Tradition · Stregheria

Origins & history

Leland received the manuscript he published as Aradia from Maddalena (probably Maddalena Talenti) in 1897. He framed the material as the surviving scripture of a peasant witch-cult dating to the late medieval or early modern period, organised in opposition to feudal and clerical authority, and worshipping Diana and Aradia. The text’s historicity is contested: modern scholarship generally accepts that Leland did receive material from a real informant but treats the resulting book as a nineteenth-century synthesis — possibly Leland’s, possibly Maddalena’s, possibly both — rather than as the surviving text of a continuous pre-Christian religion.

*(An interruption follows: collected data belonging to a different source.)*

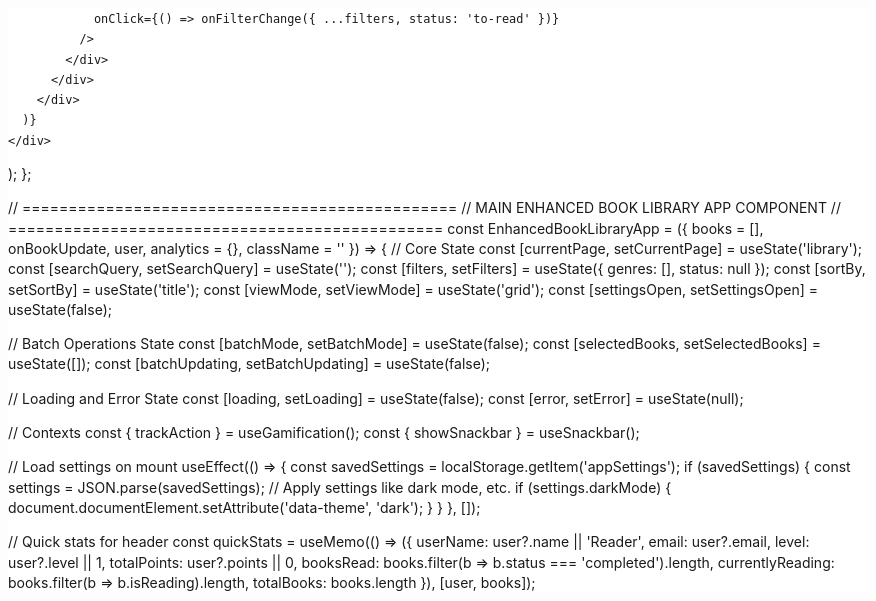                 onClick={() => onFilterChange({ ...filters, status: 'to-read' })}
              />
            </div>
          </div>
        </div>
      )}
    </div>
  );
};

// ===============================================
// MAIN ENHANCED BOOK LIBRARY APP COMPONENT
// ===============================================
const EnhancedBookLibraryApp = ({ 
  books = [],
  onBookUpdate,
  user,
  analytics = {},
  className = ''
}) => {
  // Core State
  const [currentPage, setCurrentPage] = useState('library');
  const [searchQuery, setSearchQuery] = useState('');
  const [filters, setFilters] = useState({ genres: [], status: null });
  const [sortBy, setSortBy] = useState('title');
  const [viewMode, setViewMode] = useState('grid');
  const [settingsOpen, setSettingsOpen] = useState(false);

  // Batch Operations State
  const [batchMode, setBatchMode] = useState(false);
  const [selectedBooks, setSelectedBooks] = useState([]);
  const [batchUpdating, setBatchUpdating] = useState(false);

  // Loading and Error State
  const [loading, setLoading] = useState(false);
  const [error, setError] = useState(null);

  // Contexts
  const { trackAction } = useGamification();
  const { showSnackbar } = useSnackbar();

  // Load settings on mount
  useEffect(() => {
    const savedSettings = localStorage.getItem('appSettings');
    if (savedSettings) {
      const settings = JSON.parse(savedSettings);
      // Apply settings like dark mode, etc.
      if (settings.darkMode) {
        document.documentElement.setAttribute('data-theme', 'dark');
      }
    }
  }, []);

  // Quick stats for header
  const quickStats = useMemo(() => ({
    userName: user?.name || 'Reader',
    email: user?.email,
    level: user?.level || 1,
    totalPoints: user?.points || 0,
    booksRead: books.filter(b => b.status === 'completed').length,
    currentlyReading: books.filter(b => b.isReading).length,
    totalBooks: books.length
  }), [user, books]);
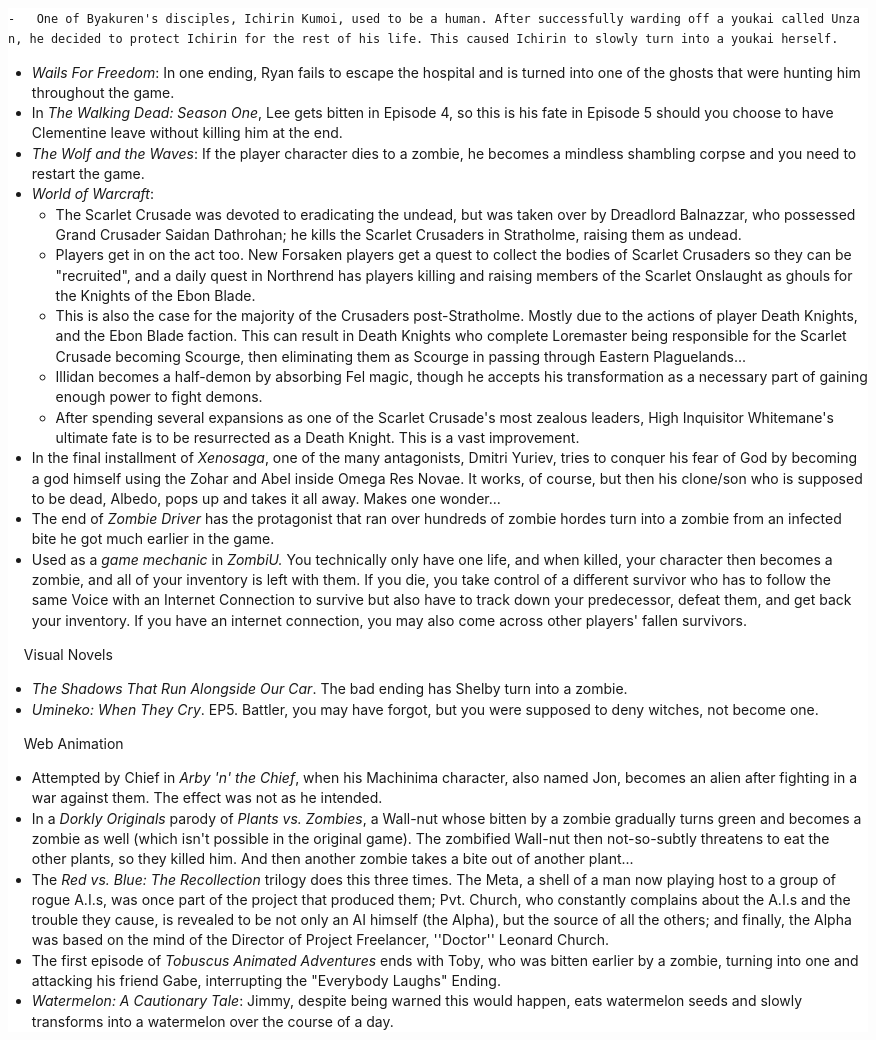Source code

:     -   One of Byakuren's disciples, Ichirin Kumoi, used to be a human. After successfully warding off a youkai called Unzan, he decided to protect Ichirin for the rest of his life. This caused Ichirin to slowly turn into a youkai herself.
-   _Wails For Freedom_: In one ending, Ryan fails to escape the hospital and is turned into one of the ghosts that were hunting him throughout the game.
-   In _The Walking Dead: Season One_, Lee gets bitten in Episode 4, so this is his fate in Episode 5 should you choose to have Clementine leave without killing him at the end.
-   _The Wolf and the Waves_: If the player character dies to a zombie, he becomes a mindless shambling corpse and you need to restart the game.
-   _World of Warcraft_:
    -   The Scarlet Crusade was devoted to eradicating the undead, but was taken over by Dreadlord Balnazzar, who possessed Grand Crusader Saidan Dathrohan; he kills the Scarlet Crusaders in Stratholme, raising them as undead.
    -   Players get in on the act too. New Forsaken players get a quest to collect the bodies of Scarlet Crusaders so they can be "recruited", and a daily quest in Northrend has players killing and raising members of the Scarlet Onslaught as ghouls for the Knights of the Ebon Blade.
    -   This is also the case for the majority of the Crusaders post-Stratholme. Mostly due to the actions of player Death Knights, and the Ebon Blade faction. This can result in Death Knights who complete Loremaster being responsible for the Scarlet Crusade becoming Scourge, then eliminating them as Scourge in passing through Eastern Plaguelands...
    -   Illidan becomes a half-demon by absorbing Fel magic, though he accepts his transformation as a necessary part of gaining enough power to fight demons.
    -   After spending several expansions as one of the Scarlet Crusade's most zealous leaders, High Inquisitor Whitemane's ultimate fate is to be resurrected as a Death Knight. This is a vast improvement.
-   In the final installment of _Xenosaga_, one of the many antagonists, Dmitri Yuriev, tries to conquer his fear of God by becoming a god himself using the Zohar and Abel inside Omega Res Novae. It works, of course, but then his clone/son who is supposed to be dead, Albedo, pops up and takes it all away. Makes one wonder...
-   The end of _Zombie Driver_ has the protagonist that ran over hundreds of zombie hordes turn into a zombie from an infected bite he got much earlier in the game.
-   Used as a _game mechanic_ in _ZombiU._ You technically only have one life, and when killed, your character then becomes a zombie, and all of your inventory is left with them. If you die, you take control of a different survivor who has to follow the same Voice with an Internet Connection to survive but also have to track down your predecessor, defeat them, and get back your inventory. If you have an internet connection, you may also come across other players' fallen survivors.

    Visual Novels 

-   _The Shadows That Run Alongside Our Car_. The bad ending has Shelby turn into a zombie.
-   _Umineko: When They Cry_. EP5. Battler, you may have forgot, but you were supposed to deny witches, not become one.

    Web Animation 

-   Attempted by Chief in _Arby 'n' the Chief_, when his Machinima character, also named Jon, becomes an alien after fighting in a war against them. The effect was not as he intended.
-   In a _Dorkly Originals_ parody of _Plants vs. Zombies_, a Wall-nut whose bitten by a zombie gradually turns green and becomes a zombie as well (which isn't possible in the original game). The zombified Wall-nut then not-so-subtly threatens to eat the other plants, so they killed him. And then another zombie takes a bite out of another plant...
-   The _Red vs. Blue: The Recollection_ trilogy does this three times. The Meta, a shell of a man now playing host to a group of rogue A.I.s, was once part of the project that produced them; Pvt. Church, who constantly complains about the A.I.s and the trouble they cause, is revealed to be not only an AI himself (the Alpha), but the source of all the others; and finally, the Alpha was based on the mind of the Director of Project Freelancer, ''Doctor'' Leonard Church.
-   The first episode of _Tobuscus Animated Adventures_ ends with Toby, who was bitten earlier by a zombie, turning into one and attacking his friend Gabe, interrupting the "Everybody Laughs" Ending.
-   _Watermelon: A Cautionary Tale_: Jimmy, despite being warned this would happen, eats watermelon seeds and slowly transforms into a watermelon over the course of a day.
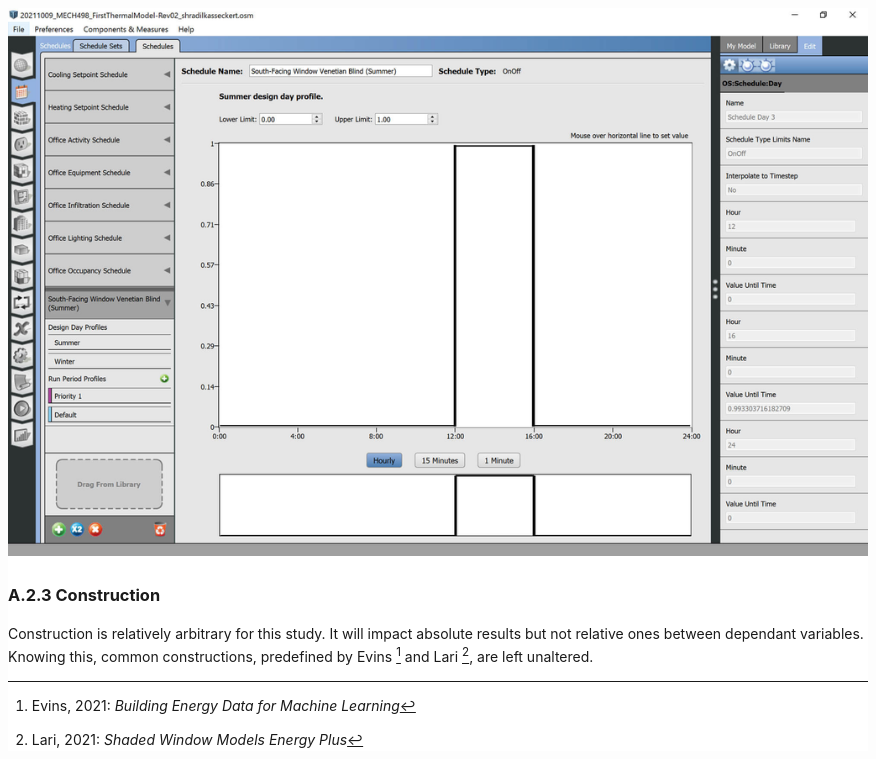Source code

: ![](/images/20211200_MECH498_EnergyPlusModel_Schedules_VenetianBlinds_shradilkasseckert.jpg "EnergyPlus Shoebox Model: Schedules: Venetian Blinds")

### A.2.3 Construction <a class="anchor" id="section_a_2_3"></a>

Construction is relatively arbitrary for this study. It will impact absolute results but not relative ones between dependant variables. Knowing this, common constructions, predefined by Evins [^evins-21] and Lari [^lari-21], are left unaltered.


[^evins-21]: Evins, 2021: *Building Energy Data for Machine Learning*
[^lari-21]: Lari, 2021: *Shaded Window Models Energy Plus*
[^bigladder-21]: Big-Ladder Software, 2021: Energy Plus Web-Based Documentation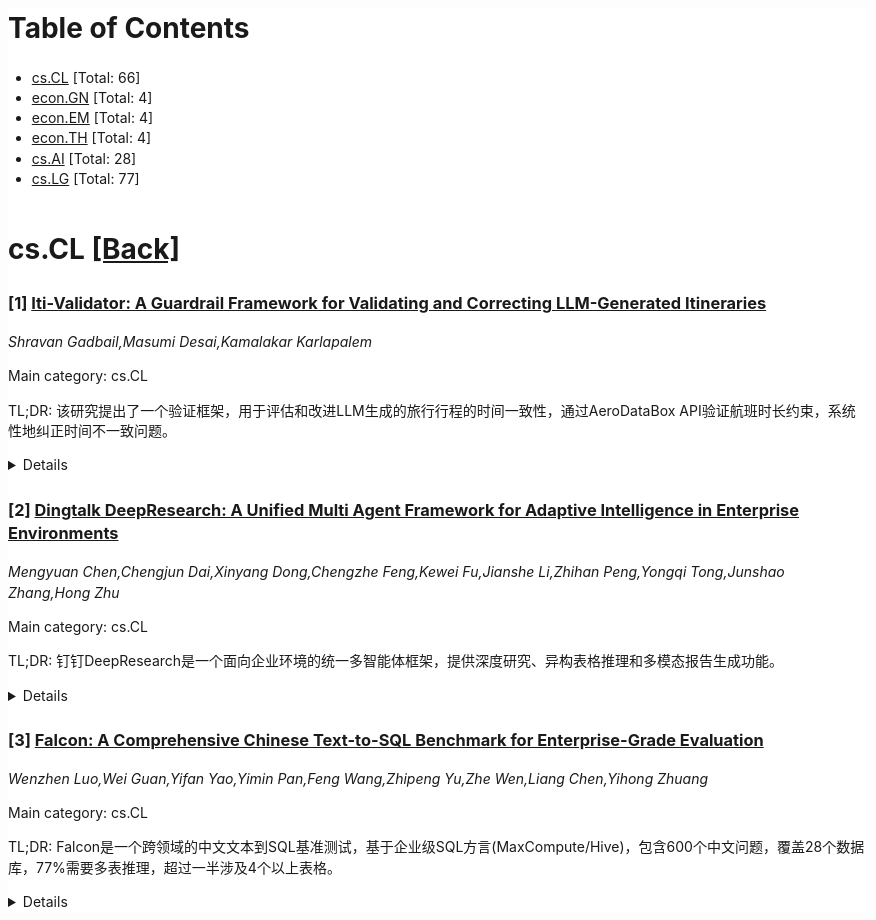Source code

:<div id=toc></div>

# Table of Contents

- [cs.CL](#cs.CL) [Total: 66]
- [econ.GN](#econ.GN) [Total: 4]
- [econ.EM](#econ.EM) [Total: 4]
- [econ.TH](#econ.TH) [Total: 4]
- [cs.AI](#cs.AI) [Total: 28]
- [cs.LG](#cs.LG) [Total: 77]


<div id='cs.CL'></div>

# cs.CL [[Back]](#toc)

### [1] [Iti-Validator: A Guardrail Framework for Validating and Correcting LLM-Generated Itineraries](https://arxiv.org/abs/2510.24719)
*Shravan Gadbail,Masumi Desai,Kamalakar Karlapalem*

Main category: cs.CL

TL;DR: 该研究提出了一个验证框架，用于评估和改进LLM生成的旅行行程的时间一致性，通过AeroDataBox API验证航班时长约束，系统性地纠正时间不一致问题。


<details><summary>Details</summary></details>


### [2] [Dingtalk DeepResearch: A Unified Multi Agent Framework for Adaptive Intelligence in Enterprise Environments](https://arxiv.org/abs/2510.24760)
*Mengyuan Chen,Chengjun Dai,Xinyang Dong,Chengzhe Feng,Kewei Fu,Jianshe Li,Zhihan Peng,Yongqi Tong,Junshao Zhang,Hong Zhu*

Main category: cs.CL

TL;DR: 钉钉DeepResearch是一个面向企业环境的统一多智能体框架，提供深度研究、异构表格推理和多模态报告生成功能。


<details><summary>Details</summary></details>


### [3] [Falcon: A Comprehensive Chinese Text-to-SQL Benchmark for Enterprise-Grade Evaluation](https://arxiv.org/abs/2510.24762)
*Wenzhen Luo,Wei Guan,Yifan Yao,Yimin Pan,Feng Wang,Zhipeng Yu,Zhe Wen,Liang Chen,Yihong Zhuang*

Main category: cs.CL

TL;DR: Falcon是一个跨领域的中文文本到SQL基准测试，基于企业级SQL方言(MaxCompute/Hive)，包含600个中文问题，覆盖28个数据库，77%需要多表推理，超过一半涉及4个以上表格。


<details><summary>Details</summary></details>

Modern Stregheria as a coherent practised tradition dates principally to the 1980s and 1990s, when Raven Grimassi’s books — beginning with Ways of the Strega (1995, later reissued as Italian Witchcraft) and continuing through Hereditary Witchcraft (1999) and Stregheria: The Old Religion of Southern Europe (2000) — established the framework most widely identified with the term today. Grimassi presented his work as both a continuation of Italian family witchcraft (the vecchia famiglia) into which he claimed initiation and a public reconstruction of the older Aradian tradition.

Several other modern Italian-American witchcraft currents exist alongside or in distinction from Grimassi’s work, including the Sicilian Strega tradition associated with Lori Bruno and the Arician Tradition founded by Grimassi in the early 1980s.